Reflections

Forgiveness

A child needs to understand one of the basic truths about forgiveness: When we forgive, we are doing it first and foremost for ourselves.    

Rabbi Shmuley Boteach 

In appreciation of our being in the midst of the Ten Days of Awe, I would like to share with you some of Rabbi Boteach’s recommended conversations to have with our children, it seems especially fitting to begin with forgiveness. Part of forgiveness is about helping the forgiven person to feel better, about re-establishing the connection between two people. However, the main reason for us to forgive others is for ourselves –“so that we don’t let [anger] poison our hearts and turn them to stone. The reason that forgiveness is so important, and the reason it is such a central theme of Judaism, is because we believe that you can’t be fully human if you don’t forgive.” 

Rabbi Boteach, in his chapter on forgiveness, acknowledged several errors that he had made  in the family home he was working so hard to make better and more kind than the one in which he grew up. He and his family were traveling across the southern part of the US on a radio tour. One Shabbat evening, after a wonderful meal out in the woods (the family was traveling in their RV – nine family members and two friends), Rabbi Boteach sat the family down around the campfire, telling them he had some important thoughts to share and would take 20 minutes and then would give them 40 minutes to respond. He talked with them about his imperfection, despite his strongest desires not to make the errors he acknowledged. He reflected his awareness that his errors had caused the children to distance themselves from him. He asked forgiveness and promised to work even harder. During the time his children responded, Rabbi Boteach learned a great deal. He not only received validation about how much his shouting and volatile temper had hurt them, but he also learned that he didn’t listen as well as he would have liked, that they didn’t want him to smoke cigars, even occasionally, and most devastating of all to him, he learned that not only had he been disrespectful to his wife, but also that his children had witnessed his actions. Then the family indicated that they didn’t want him to apologize while continuing the same behaviors; they simply wanted him to cease his hurtful actions.  He promised to do so and experienced far greater success than he had in the past. At the end of the discussion, Rabbi Boteach offered this comment to his children and wife: An unforgiving heart is a heavy heart. When you don’t forgive someone, you become bitter, and that feeling festers, affecting you more than it affects them. When you forgive, the one you are truly freeing is yourself.  
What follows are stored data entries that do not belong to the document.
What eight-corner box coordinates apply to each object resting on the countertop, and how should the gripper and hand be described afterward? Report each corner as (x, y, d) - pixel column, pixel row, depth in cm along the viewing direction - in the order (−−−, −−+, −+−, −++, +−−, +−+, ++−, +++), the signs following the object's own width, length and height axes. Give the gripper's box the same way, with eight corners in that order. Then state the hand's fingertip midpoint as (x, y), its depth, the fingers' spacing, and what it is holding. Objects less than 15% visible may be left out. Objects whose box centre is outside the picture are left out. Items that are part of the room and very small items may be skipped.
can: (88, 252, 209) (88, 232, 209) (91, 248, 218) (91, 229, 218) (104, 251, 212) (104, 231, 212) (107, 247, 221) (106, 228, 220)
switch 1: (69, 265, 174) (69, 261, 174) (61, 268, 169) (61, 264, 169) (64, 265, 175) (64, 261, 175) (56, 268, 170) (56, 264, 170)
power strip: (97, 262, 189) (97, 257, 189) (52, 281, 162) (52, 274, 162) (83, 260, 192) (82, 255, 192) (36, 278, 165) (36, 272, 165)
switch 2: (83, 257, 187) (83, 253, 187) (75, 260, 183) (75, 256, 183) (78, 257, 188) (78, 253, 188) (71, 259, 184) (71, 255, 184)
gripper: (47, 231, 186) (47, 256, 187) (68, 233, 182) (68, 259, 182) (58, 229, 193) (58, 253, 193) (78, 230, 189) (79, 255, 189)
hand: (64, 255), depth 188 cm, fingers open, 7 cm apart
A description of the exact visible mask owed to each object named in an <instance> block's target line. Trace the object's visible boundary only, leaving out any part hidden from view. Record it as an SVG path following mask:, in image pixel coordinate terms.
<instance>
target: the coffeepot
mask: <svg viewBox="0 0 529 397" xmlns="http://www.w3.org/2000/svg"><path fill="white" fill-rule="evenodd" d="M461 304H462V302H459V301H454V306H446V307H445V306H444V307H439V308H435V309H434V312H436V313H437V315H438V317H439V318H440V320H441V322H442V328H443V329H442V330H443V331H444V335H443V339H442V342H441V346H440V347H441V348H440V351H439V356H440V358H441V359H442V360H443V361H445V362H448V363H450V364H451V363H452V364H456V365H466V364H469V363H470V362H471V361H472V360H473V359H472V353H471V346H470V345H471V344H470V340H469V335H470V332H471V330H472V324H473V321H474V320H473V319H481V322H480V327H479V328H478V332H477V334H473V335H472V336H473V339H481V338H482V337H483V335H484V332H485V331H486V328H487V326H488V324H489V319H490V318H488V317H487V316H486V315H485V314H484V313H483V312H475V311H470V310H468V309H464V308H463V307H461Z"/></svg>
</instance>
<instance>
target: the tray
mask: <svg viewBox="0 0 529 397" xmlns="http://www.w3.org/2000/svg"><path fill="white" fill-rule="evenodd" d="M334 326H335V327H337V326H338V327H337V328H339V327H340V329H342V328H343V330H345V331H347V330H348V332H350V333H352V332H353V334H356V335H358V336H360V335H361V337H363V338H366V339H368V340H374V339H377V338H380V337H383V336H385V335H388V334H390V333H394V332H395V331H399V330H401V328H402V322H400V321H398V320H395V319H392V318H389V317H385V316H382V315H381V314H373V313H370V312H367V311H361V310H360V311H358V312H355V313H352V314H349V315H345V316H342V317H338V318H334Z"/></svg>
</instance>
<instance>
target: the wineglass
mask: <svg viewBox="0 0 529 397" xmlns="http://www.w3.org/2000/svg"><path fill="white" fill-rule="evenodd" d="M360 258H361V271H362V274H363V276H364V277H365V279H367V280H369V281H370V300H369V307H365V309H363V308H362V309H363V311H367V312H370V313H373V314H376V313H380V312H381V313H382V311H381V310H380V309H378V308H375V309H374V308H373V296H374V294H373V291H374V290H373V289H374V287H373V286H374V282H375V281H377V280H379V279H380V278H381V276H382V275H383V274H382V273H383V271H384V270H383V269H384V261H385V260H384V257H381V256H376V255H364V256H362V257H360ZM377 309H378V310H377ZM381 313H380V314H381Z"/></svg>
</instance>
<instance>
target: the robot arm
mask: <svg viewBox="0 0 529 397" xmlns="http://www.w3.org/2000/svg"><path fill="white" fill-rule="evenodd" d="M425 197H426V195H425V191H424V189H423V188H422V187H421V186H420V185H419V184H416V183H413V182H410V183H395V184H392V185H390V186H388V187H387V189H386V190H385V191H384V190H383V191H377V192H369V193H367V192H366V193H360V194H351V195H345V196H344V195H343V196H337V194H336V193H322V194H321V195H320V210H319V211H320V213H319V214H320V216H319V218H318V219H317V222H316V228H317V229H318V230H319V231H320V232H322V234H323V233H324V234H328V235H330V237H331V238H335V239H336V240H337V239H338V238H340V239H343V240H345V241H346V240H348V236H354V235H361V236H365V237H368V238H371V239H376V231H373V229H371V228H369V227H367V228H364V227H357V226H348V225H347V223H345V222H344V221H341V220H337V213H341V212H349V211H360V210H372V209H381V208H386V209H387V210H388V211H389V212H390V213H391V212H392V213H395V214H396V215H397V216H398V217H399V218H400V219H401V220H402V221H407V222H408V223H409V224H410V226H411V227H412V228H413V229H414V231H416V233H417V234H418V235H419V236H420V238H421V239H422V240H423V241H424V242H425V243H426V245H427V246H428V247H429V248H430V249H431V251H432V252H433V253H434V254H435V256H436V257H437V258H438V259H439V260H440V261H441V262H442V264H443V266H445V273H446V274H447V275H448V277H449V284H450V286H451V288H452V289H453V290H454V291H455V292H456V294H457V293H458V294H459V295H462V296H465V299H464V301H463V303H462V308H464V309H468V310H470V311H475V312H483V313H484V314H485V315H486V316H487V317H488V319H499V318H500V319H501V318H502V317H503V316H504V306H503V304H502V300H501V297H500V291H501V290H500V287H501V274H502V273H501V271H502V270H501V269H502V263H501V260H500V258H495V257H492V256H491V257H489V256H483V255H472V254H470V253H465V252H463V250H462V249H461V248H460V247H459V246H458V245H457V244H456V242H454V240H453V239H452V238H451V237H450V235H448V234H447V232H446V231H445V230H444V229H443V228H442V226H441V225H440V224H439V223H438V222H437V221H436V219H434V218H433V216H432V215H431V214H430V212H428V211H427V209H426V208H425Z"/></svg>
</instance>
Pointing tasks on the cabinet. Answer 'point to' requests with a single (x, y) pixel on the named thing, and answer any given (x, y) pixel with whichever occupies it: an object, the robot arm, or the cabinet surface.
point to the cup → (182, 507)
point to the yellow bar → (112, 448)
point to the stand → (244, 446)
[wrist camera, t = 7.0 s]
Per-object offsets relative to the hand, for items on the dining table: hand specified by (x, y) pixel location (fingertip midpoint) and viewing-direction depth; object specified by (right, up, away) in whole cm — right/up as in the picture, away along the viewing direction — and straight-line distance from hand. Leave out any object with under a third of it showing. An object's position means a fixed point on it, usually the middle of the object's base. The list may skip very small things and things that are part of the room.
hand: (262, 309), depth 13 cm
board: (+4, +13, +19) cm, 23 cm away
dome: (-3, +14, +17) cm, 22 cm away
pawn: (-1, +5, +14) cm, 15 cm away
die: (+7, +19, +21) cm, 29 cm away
Now, at this very important and holy time of our year, may we gain wisdom, courage and strength from Rabbi Boteach. May we follow his path toward finding our own humanity, our own gentleness, and our own sense of forgiveness toward those who have wronged us. May we, as parents, always remember that our “children will seldom talk to [us] about the [big] things that hurt them, and as human beings, may we always remember that “one mustn’t always judge people by what they do, but by how far they’ve come. Not by the destination, but by the journey.”